• **Written task**
In the records below, the line with "focal_35mm: 61" opens the range and the line with "f_number: 1.6" closes it; print that range exactly and nothing else.

• **Data for analysis**
....

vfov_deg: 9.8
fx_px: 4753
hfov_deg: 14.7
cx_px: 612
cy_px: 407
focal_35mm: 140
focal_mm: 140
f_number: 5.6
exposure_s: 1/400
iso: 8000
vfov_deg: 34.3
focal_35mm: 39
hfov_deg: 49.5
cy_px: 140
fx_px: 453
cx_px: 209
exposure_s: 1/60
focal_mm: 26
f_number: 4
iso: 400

....

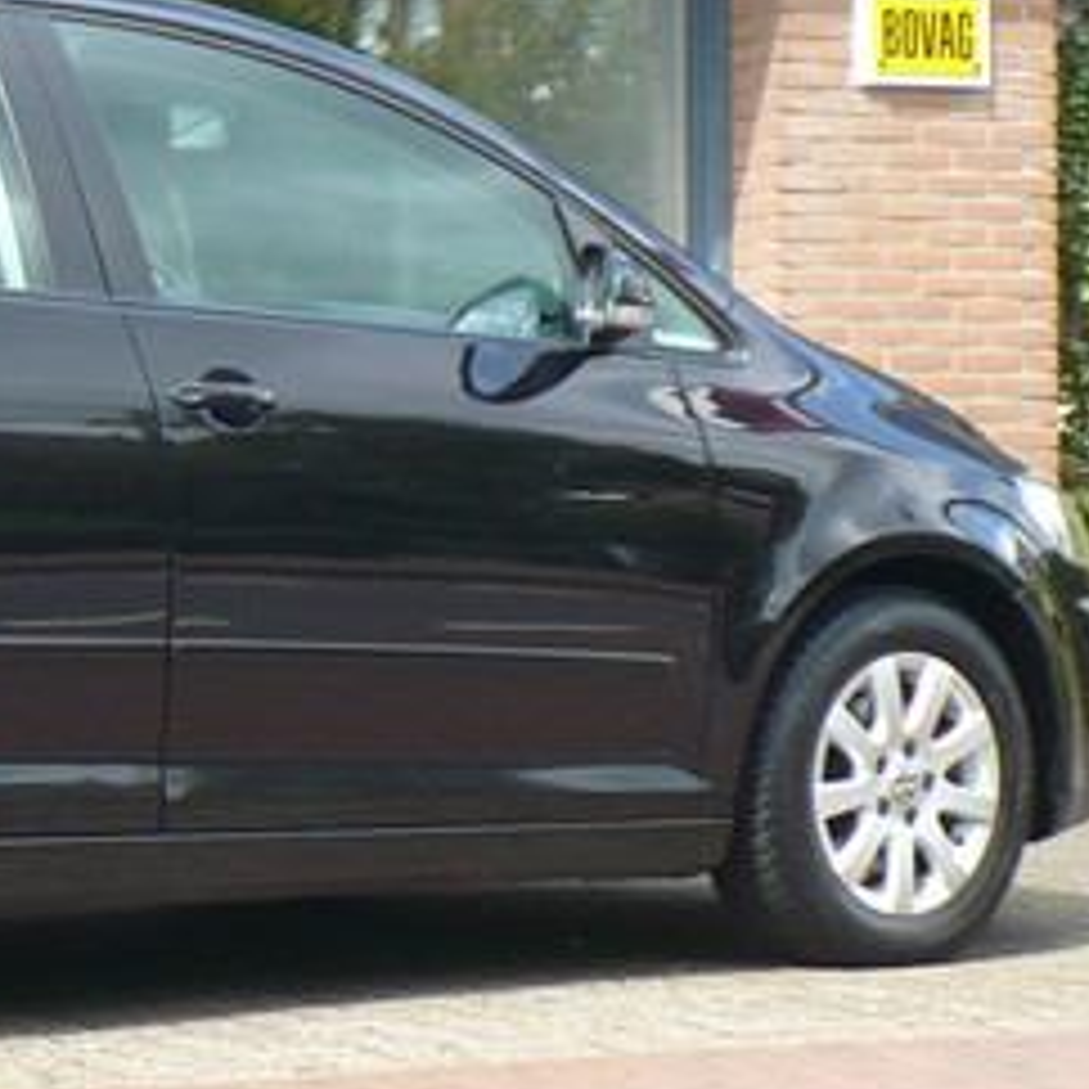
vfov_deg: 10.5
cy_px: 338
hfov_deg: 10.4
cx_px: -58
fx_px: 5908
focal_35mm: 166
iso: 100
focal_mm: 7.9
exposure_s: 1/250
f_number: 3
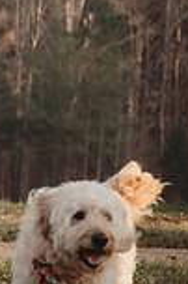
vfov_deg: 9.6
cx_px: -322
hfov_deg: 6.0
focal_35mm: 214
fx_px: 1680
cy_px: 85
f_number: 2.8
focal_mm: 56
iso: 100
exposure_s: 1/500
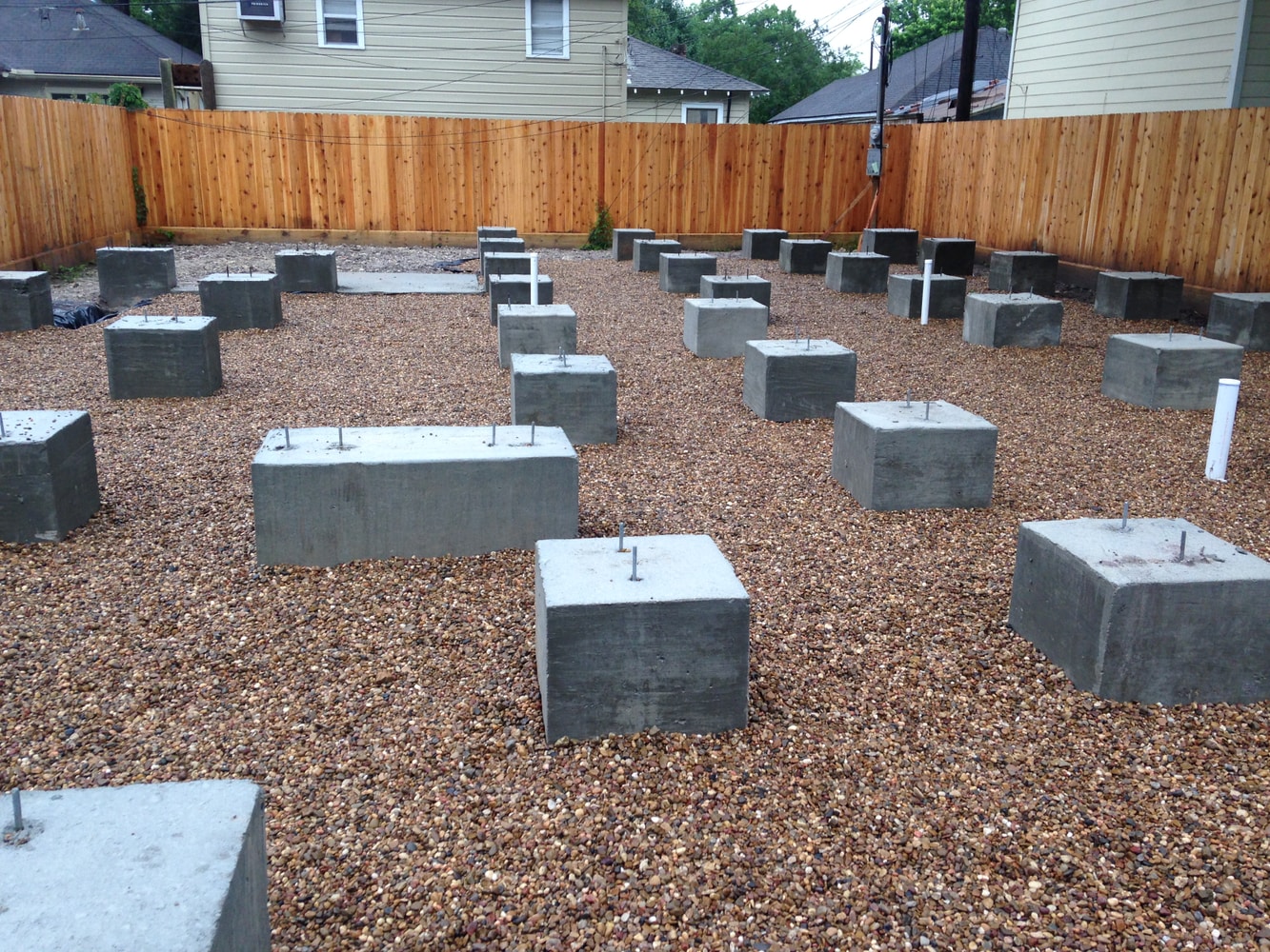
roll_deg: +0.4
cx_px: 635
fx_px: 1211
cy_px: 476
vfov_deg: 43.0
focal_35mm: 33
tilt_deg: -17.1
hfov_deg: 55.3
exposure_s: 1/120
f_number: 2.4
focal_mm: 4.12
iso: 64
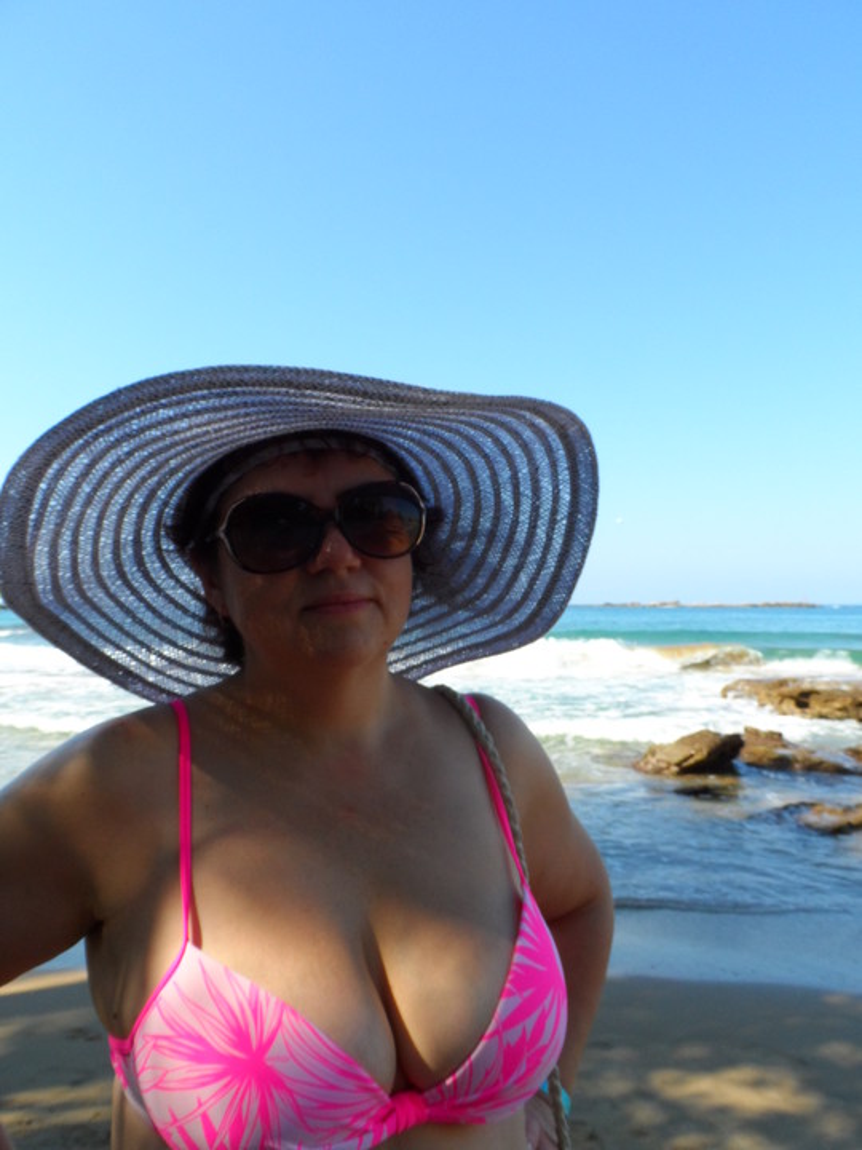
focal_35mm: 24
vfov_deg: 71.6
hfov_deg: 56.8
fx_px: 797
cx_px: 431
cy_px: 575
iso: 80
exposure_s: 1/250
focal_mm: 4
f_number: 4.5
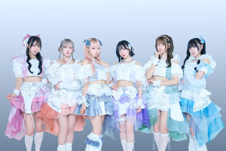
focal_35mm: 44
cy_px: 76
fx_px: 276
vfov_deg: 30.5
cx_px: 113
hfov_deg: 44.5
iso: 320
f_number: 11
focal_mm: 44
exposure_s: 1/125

....

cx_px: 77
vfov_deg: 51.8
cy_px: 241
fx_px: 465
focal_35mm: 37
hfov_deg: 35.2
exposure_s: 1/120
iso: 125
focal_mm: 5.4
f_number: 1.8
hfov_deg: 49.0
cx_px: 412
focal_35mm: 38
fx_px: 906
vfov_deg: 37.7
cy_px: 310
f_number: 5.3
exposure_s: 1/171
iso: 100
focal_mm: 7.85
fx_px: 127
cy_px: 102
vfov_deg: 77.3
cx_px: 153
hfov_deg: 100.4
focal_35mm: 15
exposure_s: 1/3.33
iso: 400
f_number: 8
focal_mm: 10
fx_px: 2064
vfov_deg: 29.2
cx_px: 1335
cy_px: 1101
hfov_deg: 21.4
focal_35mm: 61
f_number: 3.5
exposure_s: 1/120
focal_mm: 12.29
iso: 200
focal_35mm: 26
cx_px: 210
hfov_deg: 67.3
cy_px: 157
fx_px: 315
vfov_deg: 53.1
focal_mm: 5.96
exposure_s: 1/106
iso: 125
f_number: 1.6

....

• **Result of the task**
focal_35mm: 61
f_number: 3.5
exposure_s: 1/120
focal_mm: 12.29
iso: 200
focal_35mm: 26
cx_px: 210
hfov_deg: 67.3
cy_px: 157
fx_px: 315
vfov_deg: 53.1
focal_mm: 5.96
exposure_s: 1/106
iso: 125
f_number: 1.6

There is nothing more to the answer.